O primeiro foi visto em 2014, mas o primeiro com dados suficientes para análise foi registado em 2018 e, de acordo com a convenção de nomenclatura padrão, foi chamado AT2018cow. O nome levou os pesquisadores a referirem-se a ele como "A Vaca", e os LFBOTs subsequentes receberam as alcunhas de "O Coala" (ZTF18abvkwla), "Diabo da Tasmânia" (AT2022tsd) e "O Finch" (AT2023fhn).
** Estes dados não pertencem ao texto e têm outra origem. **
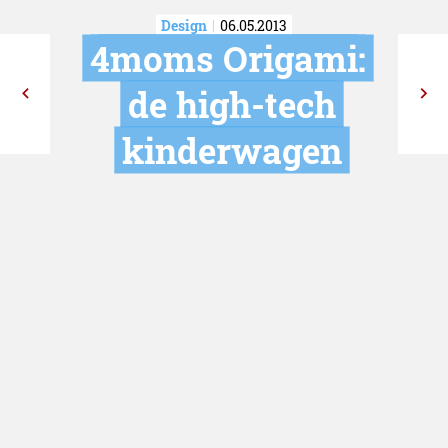
Design
06.05.2013
4moms Origa
de high-te
kinderwag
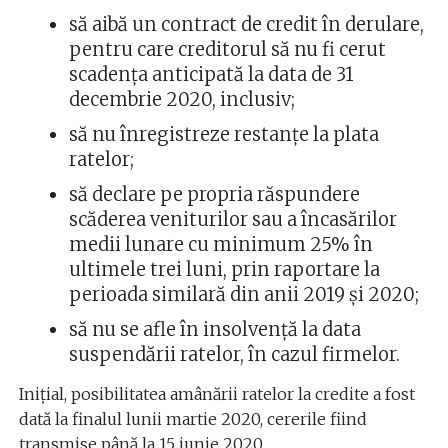
să aibă un contract de credit în derulare,
pentru care creditorul să nu fi cerut
scadenţa anticipată la data de 31
decembrie 2020, inclusiv;
să nu înregistreze restanţe la plata
ratelor;
să declare pe propria răspundere
scăderea veniturilor sau a încasărilor
medii lunare cu minimum 25% în
ultimele trei luni, prin raportare la
perioada similară din anii 2019 și 2020;
să nu se afle în insolvenţă la data
suspendării ratelor, în cazul firmelor.
Inițial, posibilitatea amânării ratelor la credite a fost
dată la finalul lunii martie 2020, cererile fiind
transmise până la 15 iunie 2020.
O mais recente LFBOT foi denominado AT 2024wpp ("O Pica-pau", talvez?). 

A constatação de que o surto transiente não poderia ter resultado de uma supernova veio depois de os pesquisadores terem calculado a energia emitida, que foi 100 vezes superior à que seria produzida numa supernova normal, que exigiria a conversão de cerca de 10% da massa restante da estrela em energia numa escala de tempo muito curta, meras semanas.

Os pesquisadores colocam a hipótese de que a luz intensa e altamente energética emitida durante este evento de perturbação de marés extremo foi uma consequência da longa história parasitária do sistema binário com buraco negro. De acordo com a reconstrução desta história, o buraco negro tem estado sugando material da sua companheira há muito tempo, envolvendo-se completamente num halo de material muito distante do buraco negro para este poder engolir. Então, quando a estrela companheira finalmente se aproximou demasiado e foi despedaçada, o novo material foi arrastado para um disco giratório de detritos, chamado disco de acreção, e bateu contra o material existente, gerando raios X, radiação UV e luz azul.

Grande parte do gás da companheira também acabou por rodopiar em direção aos polos do buraco negro, onde foi ejetado como um jato de material. Os pesquisadores calcularam que os jatos viajavam a cerca de 40% da velocidade da luz e geravam ondas de rádio quando encontravam o gás circundante. A massa estimada da estrela companheira que foi destruída era mais de 10 vezes superior à massa do Sol. Pode ter sido o que é conhecido como uma estrela Wolf-Rayet, que são muito quentes e evoluídas, tendo já usado muito do seu hidrogênio. Isto explicaria a fraca emissão de hidrogênio de AT 2024wpp.

Como a maioria dos LFBOTs, AT 2024wpp está localizado numa galáxia com formação estelar ativa, pelo que são esperadas estrelas grandes e jovens como estas. AT 2024wpp está a 1,1 bilhões de anos-luz de distância e é entre cinco e 10 vezes mais luminosa do que AT2018cow.

Foi utilizada uma grande coleção de telescópios para medir os vários comprimentos de onda da luz emitida pelo LFBOT. Estes incluem três telescópios de raios X, o Chandra, o Swift e o NuSTAR; radiotelescópios como o ALMA e o ATCA (Australia Telescope Compact Array); e telescópios ópticos terrestres, incluindo os Observatórios Keck, Lick e Gemini. Uma vez que os LFBOTs produzem grandes quantidades de radiação UV, aguarda-se com expectativa o lançamento de dois telescópios UV planejados, ULTRASAT e UVEX, nos próximos anos. Estes telescópios serão fundamentais para descobrir e caracterizar rapidamente mais LFBOTs antes de atingirem o pico de brilho, permitindo aos astrônomos sondar sistematicamente a diversidade dos seus ambientes e sistemas progenitores.

Um artigo foi publicado no periódico The Astrophysical Journal Letters.